Here is the link to our project site.
The purpose of this experiment is to determine which method of manipulating a graph to make it misleading is the most effective. We test three different kinds of visualizations: the pie chart, the histogram, and the scatter plot. Each visualization is manipulated in a different way. For the pie chart, the data is inaccurately represented through the slices. For the histogram, the x-axis makes the interpretation of the data ambigous. For the scatter plot, the upward trend of deaths is flattened through the omission of the y-axis tick labels. We hypothesize that the scatter plot will be least likely to be identified as misleading, due to the fact that participants will have to mouseover the datapoints to interpret the data correctly.
Questions Asked:
- Do you think the graph is misleading? (yes/no)
- Why or why not? (short answer)
Description:
This pie chart compares deaths per 100,000 for males and females and shows the total. The misleading part of this graph is that the total is included as its own entity, which makes it the third slice. A more accurate representation of the information would be for the pie chart to only include male and female as the slices. The total would be better shown separately with just the numerical value. Also the male and female values do not add up to the total because male, female, and total are all averages of the raw data columns. However, because the direct values are not given, this remains unclear to the participants who are viewing the chart.
Hypothesis:
Participants will have difficulty understanding that the pie chart is misleading and why.
Description:
This histogram shows the number of overdose deaths for each age group. The histogram is misleading because only the first age in each age group range is listed, which makes the x-axis unclear and leaves the data open for interpretation. A better histogram would have no spaces in between the bars and the full range for each age group, ie. 25-34.
Hypothesis:
Participants will have difficulty understanding that the histogram is misleading and why.
Description:
This scatter plot shows the number of overdose deaths from synthetic opioids over two decades.Participants can mouseover the datapoints to learn more about the graph. The scatter plot is misleading because we omit the y-axis labels and lengthen the axis to make the sharp upward trend in deaths look more flat. It is not obvious by looking at the graph that there were 730 deaths in 1999 and 56516 deaths in 2020; this information can only be found by mousing over the datapoints. A scatter plot that was not intentionally misleading would have a labeled y-axis of the correct scale.
Hypothesis:
Participants will have difficulty understanding that the scatter plot is misleading and why.
Using Cleveland and McGill's logarithmic error function, we computed the log2Error for each visualization. Because all of our graphs are misleading, the true percent was 100. The judged percent was determined by the number of "yes" answers for each visualization. The ranking of the visualizations is as follows:
- Pie chart: 3.518849829
- Histogram: 2.64385619
- Scatterplot: 2.087462841
The true value was 3.64385619; therefore, the pie chart was the least misleading and the scatterplot was the most misleading. This confirms our hypothesis that participants would find it most difficult to correctly interpret the scatterplot.
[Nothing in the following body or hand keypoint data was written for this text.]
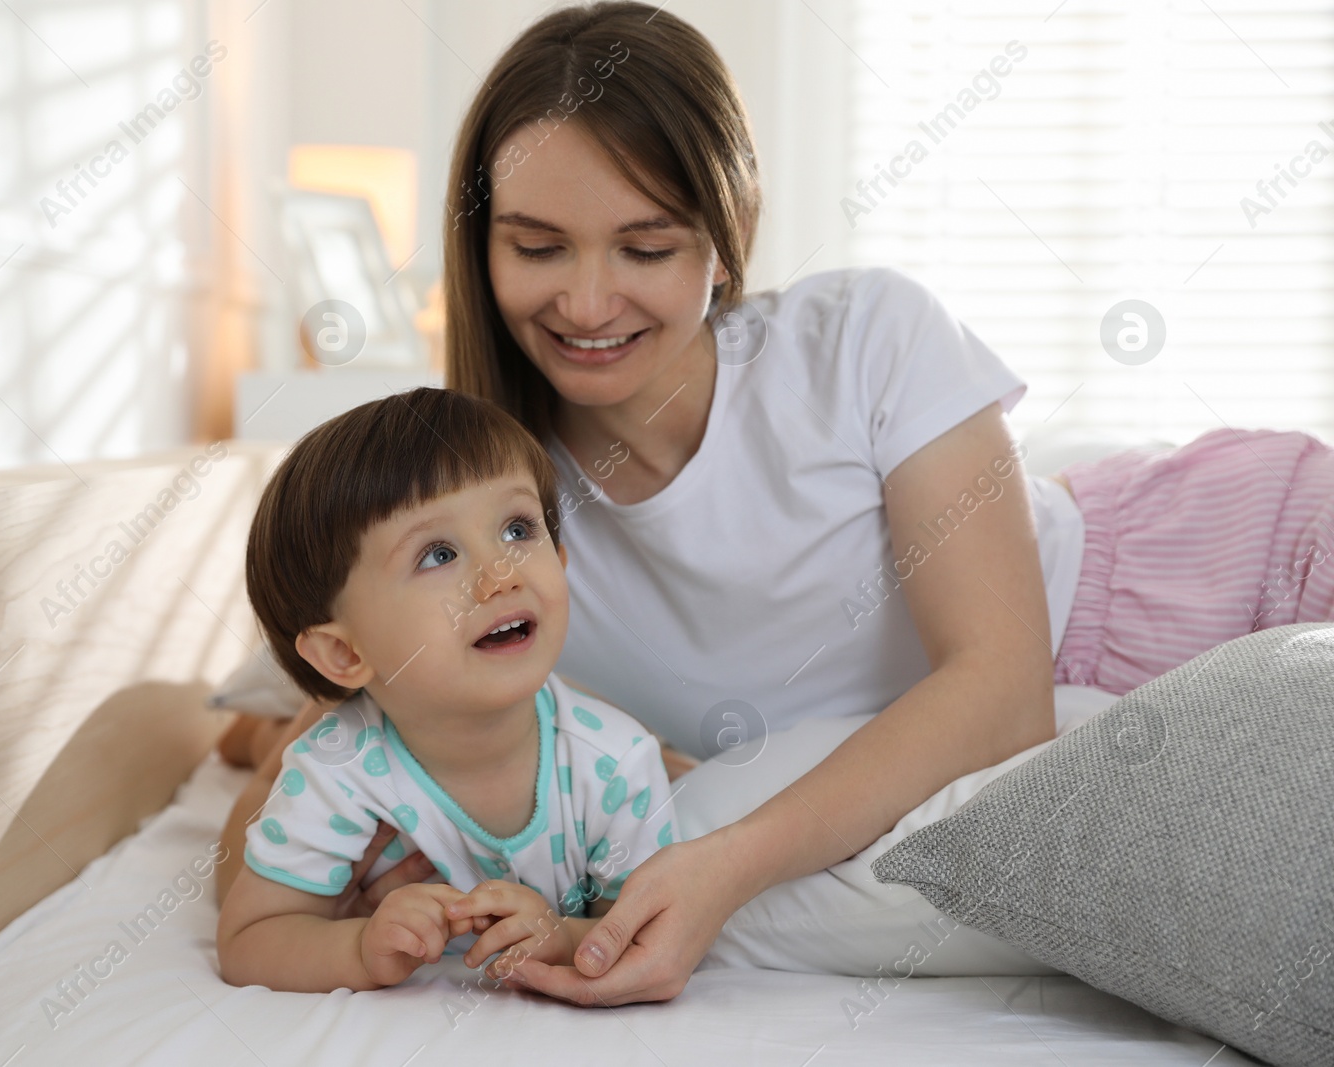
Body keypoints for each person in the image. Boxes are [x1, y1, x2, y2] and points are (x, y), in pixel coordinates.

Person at [219, 0, 1334, 1004]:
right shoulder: (492, 525)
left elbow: (1002, 695)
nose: (589, 299)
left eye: (646, 245)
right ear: (479, 246)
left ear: (723, 237)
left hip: (1218, 567)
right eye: (537, 246)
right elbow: (300, 788)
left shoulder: (861, 338)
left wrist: (726, 866)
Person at [215, 388, 675, 992]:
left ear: (560, 558)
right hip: (326, 731)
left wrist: (562, 938)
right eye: (438, 553)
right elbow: (251, 937)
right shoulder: (336, 770)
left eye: (517, 529)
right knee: (269, 753)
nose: (500, 575)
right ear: (345, 653)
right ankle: (250, 732)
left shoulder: (616, 764)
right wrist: (355, 947)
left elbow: (647, 930)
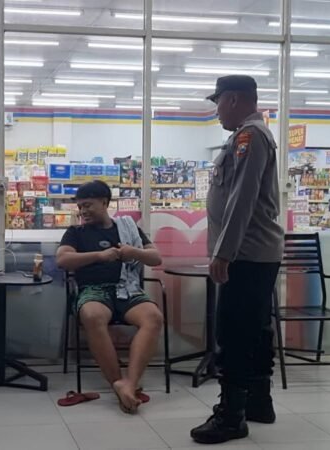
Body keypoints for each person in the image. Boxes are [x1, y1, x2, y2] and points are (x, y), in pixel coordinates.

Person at [190, 75, 285, 445]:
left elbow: (242, 198)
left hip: (245, 254)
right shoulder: (248, 136)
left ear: (233, 99)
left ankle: (231, 417)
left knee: (234, 333)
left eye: (217, 103)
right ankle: (258, 402)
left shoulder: (250, 137)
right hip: (255, 253)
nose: (216, 111)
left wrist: (223, 252)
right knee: (255, 330)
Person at [56, 180, 164, 414]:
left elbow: (156, 258)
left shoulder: (128, 228)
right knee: (93, 315)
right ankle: (117, 382)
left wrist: (134, 252)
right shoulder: (75, 232)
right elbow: (63, 260)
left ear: (105, 203)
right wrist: (99, 256)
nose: (83, 211)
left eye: (88, 205)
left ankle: (130, 384)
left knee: (153, 317)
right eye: (80, 207)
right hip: (93, 290)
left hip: (127, 288)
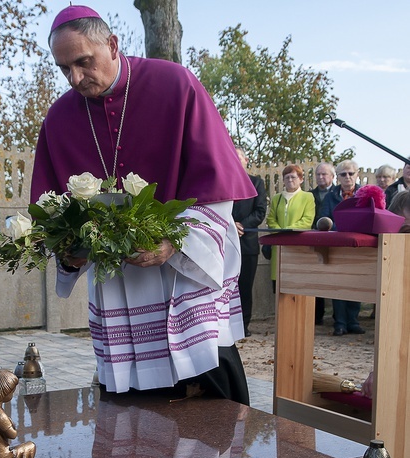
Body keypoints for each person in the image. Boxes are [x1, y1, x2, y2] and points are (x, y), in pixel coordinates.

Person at [31, 5, 257, 404]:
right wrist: (70, 252)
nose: (76, 78)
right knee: (131, 406)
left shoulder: (175, 84)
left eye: (84, 62)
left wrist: (174, 242)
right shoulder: (59, 118)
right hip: (118, 285)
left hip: (182, 272)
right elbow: (53, 211)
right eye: (64, 68)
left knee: (214, 401)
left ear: (112, 45)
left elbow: (216, 187)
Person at [317, 159, 364, 336]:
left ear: (357, 175)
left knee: (357, 283)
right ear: (338, 177)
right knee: (339, 284)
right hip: (337, 243)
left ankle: (353, 321)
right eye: (343, 174)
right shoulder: (331, 196)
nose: (347, 177)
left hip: (358, 245)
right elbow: (324, 219)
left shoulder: (364, 194)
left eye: (351, 173)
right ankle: (340, 323)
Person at [232, 146, 267, 337]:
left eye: (239, 158)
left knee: (245, 288)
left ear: (246, 161)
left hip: (248, 245)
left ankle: (243, 326)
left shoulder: (256, 183)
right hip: (227, 243)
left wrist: (241, 226)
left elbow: (260, 211)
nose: (236, 161)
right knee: (229, 288)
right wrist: (229, 225)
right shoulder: (224, 182)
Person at [266, 164, 316, 290]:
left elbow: (307, 220)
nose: (290, 180)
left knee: (296, 285)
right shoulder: (277, 198)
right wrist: (279, 232)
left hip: (297, 245)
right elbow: (271, 219)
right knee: (279, 286)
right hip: (279, 246)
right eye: (287, 177)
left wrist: (288, 231)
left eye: (293, 177)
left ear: (300, 179)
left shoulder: (307, 197)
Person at [309, 162, 335, 324]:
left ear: (332, 176)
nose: (320, 177)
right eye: (318, 174)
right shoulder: (310, 195)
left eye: (324, 174)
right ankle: (316, 316)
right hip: (314, 239)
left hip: (334, 239)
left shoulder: (336, 194)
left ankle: (337, 317)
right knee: (315, 278)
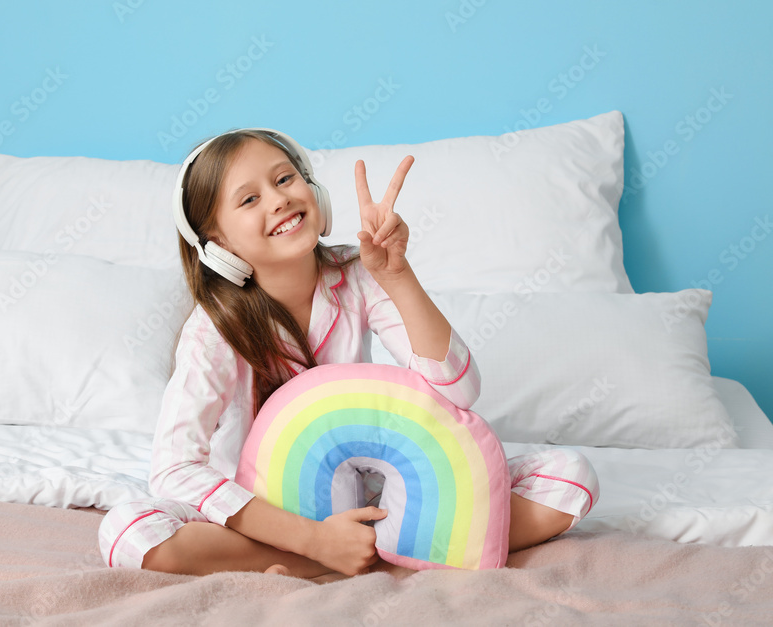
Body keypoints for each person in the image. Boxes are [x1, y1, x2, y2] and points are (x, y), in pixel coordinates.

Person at [99, 128, 600, 582]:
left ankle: (373, 544)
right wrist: (313, 538)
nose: (279, 200)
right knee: (129, 533)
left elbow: (459, 390)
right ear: (217, 243)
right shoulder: (213, 329)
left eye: (285, 179)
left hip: (376, 495)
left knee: (571, 480)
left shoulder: (359, 273)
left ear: (314, 190)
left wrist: (399, 277)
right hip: (264, 516)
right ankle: (345, 555)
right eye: (249, 198)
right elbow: (172, 470)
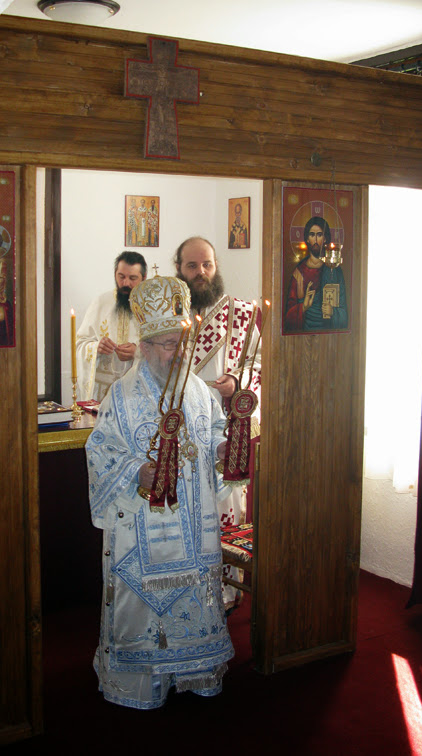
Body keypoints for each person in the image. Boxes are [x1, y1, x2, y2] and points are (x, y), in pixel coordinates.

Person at [86, 275, 234, 710]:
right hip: (142, 528)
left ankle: (196, 673)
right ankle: (144, 684)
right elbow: (100, 451)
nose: (179, 352)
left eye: (182, 342)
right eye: (170, 344)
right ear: (147, 345)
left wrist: (224, 449)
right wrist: (137, 471)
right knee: (146, 607)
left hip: (195, 525)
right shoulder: (121, 396)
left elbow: (213, 433)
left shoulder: (199, 390)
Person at [174, 236, 261, 611]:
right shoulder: (168, 313)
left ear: (216, 266)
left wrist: (237, 382)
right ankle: (185, 586)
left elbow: (258, 363)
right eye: (192, 266)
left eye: (207, 264)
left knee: (225, 507)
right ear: (179, 269)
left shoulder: (240, 314)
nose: (201, 272)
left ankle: (224, 592)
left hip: (225, 428)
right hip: (181, 431)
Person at [75, 251, 147, 401]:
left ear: (144, 278)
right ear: (115, 274)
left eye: (132, 278)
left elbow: (165, 351)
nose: (126, 283)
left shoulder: (153, 308)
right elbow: (80, 343)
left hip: (138, 391)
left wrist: (138, 352)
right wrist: (96, 347)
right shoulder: (101, 302)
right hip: (103, 394)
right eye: (121, 276)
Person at [284, 215, 348, 332]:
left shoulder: (334, 270)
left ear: (325, 238)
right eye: (312, 235)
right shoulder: (299, 272)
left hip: (329, 337)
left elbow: (344, 315)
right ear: (307, 239)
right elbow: (288, 319)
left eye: (319, 235)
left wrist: (333, 312)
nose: (315, 240)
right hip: (303, 336)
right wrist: (303, 307)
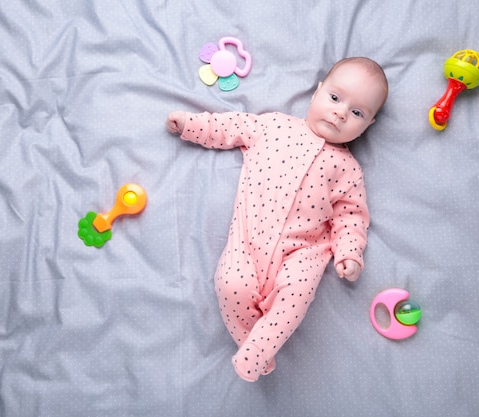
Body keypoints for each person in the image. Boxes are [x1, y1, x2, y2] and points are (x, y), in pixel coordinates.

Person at [165, 57, 388, 382]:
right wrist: (190, 125)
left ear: (368, 124)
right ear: (317, 93)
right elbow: (231, 127)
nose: (341, 113)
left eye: (357, 113)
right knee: (229, 284)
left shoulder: (348, 169)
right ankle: (252, 347)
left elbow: (351, 217)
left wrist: (350, 253)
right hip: (249, 238)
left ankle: (257, 352)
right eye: (336, 98)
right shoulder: (274, 126)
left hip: (304, 251)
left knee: (295, 295)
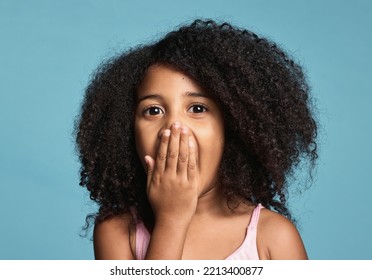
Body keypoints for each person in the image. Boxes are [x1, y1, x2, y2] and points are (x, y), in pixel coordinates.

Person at [75, 19, 318, 260]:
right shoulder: (117, 231)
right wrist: (172, 220)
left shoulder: (273, 237)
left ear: (233, 127)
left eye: (198, 108)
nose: (173, 127)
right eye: (153, 110)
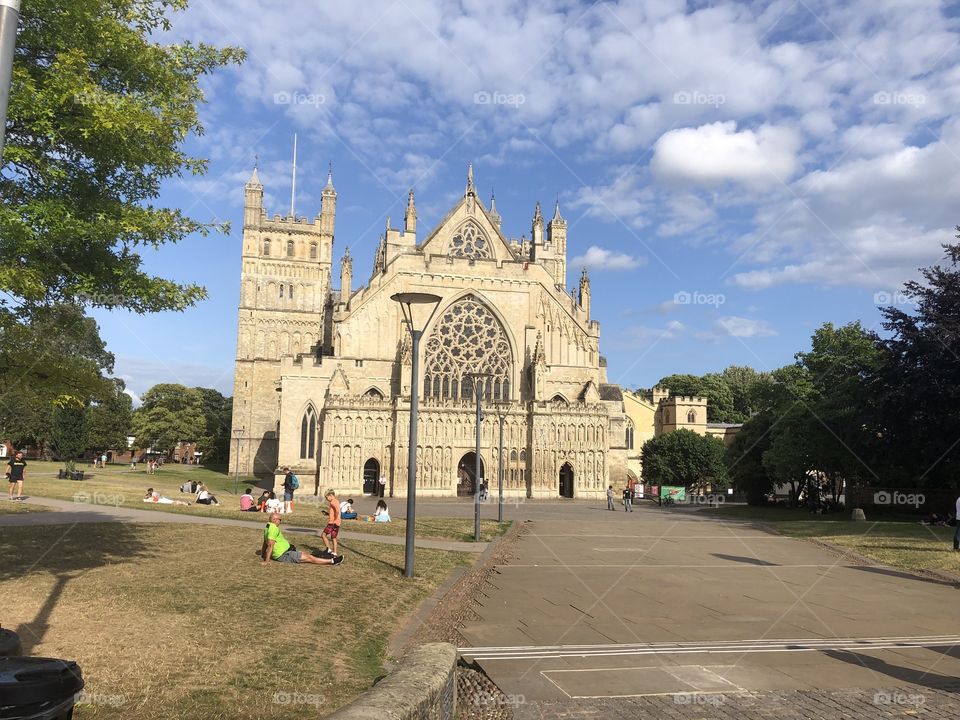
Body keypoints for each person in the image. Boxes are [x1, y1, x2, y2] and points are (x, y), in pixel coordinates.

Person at [261, 512, 342, 566]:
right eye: (280, 520)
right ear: (274, 520)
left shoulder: (268, 527)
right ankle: (332, 561)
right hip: (284, 554)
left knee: (307, 555)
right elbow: (270, 545)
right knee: (310, 558)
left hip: (287, 551)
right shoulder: (273, 528)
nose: (280, 521)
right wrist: (267, 560)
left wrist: (262, 554)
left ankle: (329, 558)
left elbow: (265, 542)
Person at [321, 489, 342, 558]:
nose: (326, 499)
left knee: (323, 535)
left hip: (332, 523)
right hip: (337, 523)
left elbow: (337, 511)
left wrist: (335, 520)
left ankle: (329, 549)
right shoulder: (336, 501)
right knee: (333, 538)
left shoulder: (333, 502)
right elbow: (336, 511)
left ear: (331, 495)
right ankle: (335, 552)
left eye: (327, 498)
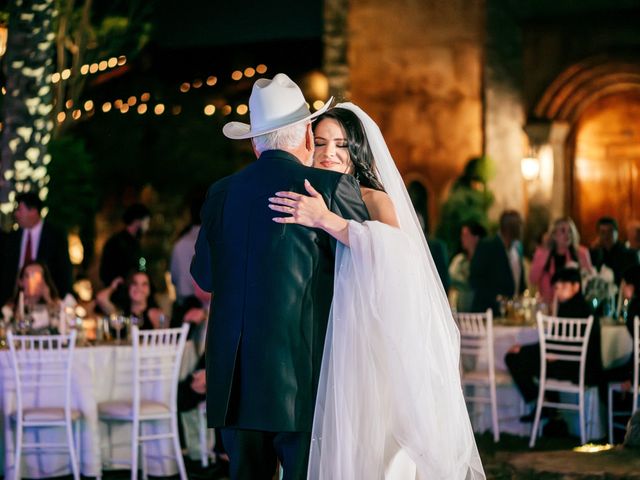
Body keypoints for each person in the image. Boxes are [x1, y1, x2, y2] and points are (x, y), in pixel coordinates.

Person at [268, 104, 484, 479]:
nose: (329, 152)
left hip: (367, 344)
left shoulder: (374, 199)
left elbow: (397, 258)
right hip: (316, 342)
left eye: (341, 144)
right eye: (319, 142)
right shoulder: (301, 194)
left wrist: (328, 221)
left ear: (358, 151)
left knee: (374, 451)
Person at [190, 74, 369, 480]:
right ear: (307, 134)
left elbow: (205, 276)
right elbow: (370, 271)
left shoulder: (221, 192)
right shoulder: (331, 186)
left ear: (255, 143)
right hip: (305, 378)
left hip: (236, 385)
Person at [505, 267, 600, 423]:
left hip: (569, 367)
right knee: (525, 359)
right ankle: (548, 405)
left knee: (513, 358)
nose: (558, 292)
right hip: (581, 367)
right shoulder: (587, 308)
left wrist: (524, 349)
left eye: (563, 287)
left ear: (576, 286)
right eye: (556, 288)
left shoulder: (570, 309)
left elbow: (557, 343)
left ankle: (544, 403)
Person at [0, 192, 73, 306]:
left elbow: (64, 270)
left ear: (33, 211)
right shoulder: (12, 238)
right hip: (13, 301)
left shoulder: (55, 236)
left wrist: (58, 299)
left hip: (46, 301)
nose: (16, 214)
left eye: (20, 210)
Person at [469, 210, 526, 314]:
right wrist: (497, 299)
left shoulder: (516, 249)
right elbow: (475, 279)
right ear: (509, 227)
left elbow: (519, 283)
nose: (521, 229)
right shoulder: (487, 246)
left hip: (510, 313)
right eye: (519, 225)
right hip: (488, 311)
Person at [529, 217, 593, 305]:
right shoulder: (542, 253)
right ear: (554, 235)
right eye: (563, 231)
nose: (567, 235)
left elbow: (590, 282)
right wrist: (546, 250)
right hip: (548, 307)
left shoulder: (581, 253)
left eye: (570, 231)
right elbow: (533, 279)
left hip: (573, 307)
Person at [99, 203, 150, 288]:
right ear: (137, 221)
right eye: (146, 222)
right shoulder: (115, 243)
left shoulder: (136, 244)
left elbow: (142, 267)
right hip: (120, 295)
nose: (147, 227)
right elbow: (106, 273)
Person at [96, 270, 164, 331]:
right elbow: (100, 298)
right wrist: (112, 287)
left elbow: (162, 340)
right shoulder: (120, 313)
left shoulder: (155, 314)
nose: (139, 288)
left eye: (144, 284)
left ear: (150, 290)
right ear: (129, 287)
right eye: (135, 283)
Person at [170, 191, 206, 304]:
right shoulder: (215, 242)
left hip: (186, 306)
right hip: (209, 308)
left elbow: (174, 278)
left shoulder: (180, 244)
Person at [449, 221, 487, 312]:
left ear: (476, 238)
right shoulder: (459, 260)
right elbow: (450, 278)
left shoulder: (485, 261)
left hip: (479, 307)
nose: (462, 238)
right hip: (460, 307)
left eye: (465, 235)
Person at [590, 216, 639, 284]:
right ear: (598, 234)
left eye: (610, 231)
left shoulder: (629, 254)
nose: (606, 236)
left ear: (617, 232)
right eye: (603, 232)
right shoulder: (596, 253)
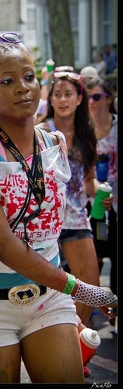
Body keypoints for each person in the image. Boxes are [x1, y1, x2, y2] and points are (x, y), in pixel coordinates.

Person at [0, 33, 117, 383]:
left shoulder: (55, 141)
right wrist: (83, 288)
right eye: (7, 81)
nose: (24, 87)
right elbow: (4, 244)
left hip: (48, 300)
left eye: (28, 76)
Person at [36, 68, 108, 327]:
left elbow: (88, 183)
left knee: (91, 289)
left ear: (80, 99)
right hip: (41, 225)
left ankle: (79, 350)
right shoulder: (38, 133)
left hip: (76, 221)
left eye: (69, 94)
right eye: (58, 94)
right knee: (41, 293)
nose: (63, 100)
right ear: (51, 100)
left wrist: (102, 192)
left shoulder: (87, 136)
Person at [85, 78, 117, 302]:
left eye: (96, 97)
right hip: (89, 203)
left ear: (109, 98)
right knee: (91, 257)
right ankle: (93, 305)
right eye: (88, 97)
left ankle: (114, 309)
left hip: (115, 204)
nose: (91, 102)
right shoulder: (82, 129)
In the picture above, [,1] refers to the mean for each graph type, [,2] refers to the lower bound, and [,3] refers to the upper bound of each confidence interval.When participants were able to identify the graph as misleading, they generally had the correct explanation for as to why the graph was misleading. For example, one participant gave the following response for as to why the scatterplot was misleading:
"This graph doesn't show the severity of the impact on drug overdose deaths and it does not have a y -axis and needs one for better representation of the graph to look at the number of deaths instead of hovering over on them"
Our technical achievement is the mouseover tooltip found in the scatterplot. The tooltip shows the year and number of deaths for a datapoint when moused over, and is not shown otherwise.
For our visual achievement, we used CSS to make a nice button with a moving gradient on hover.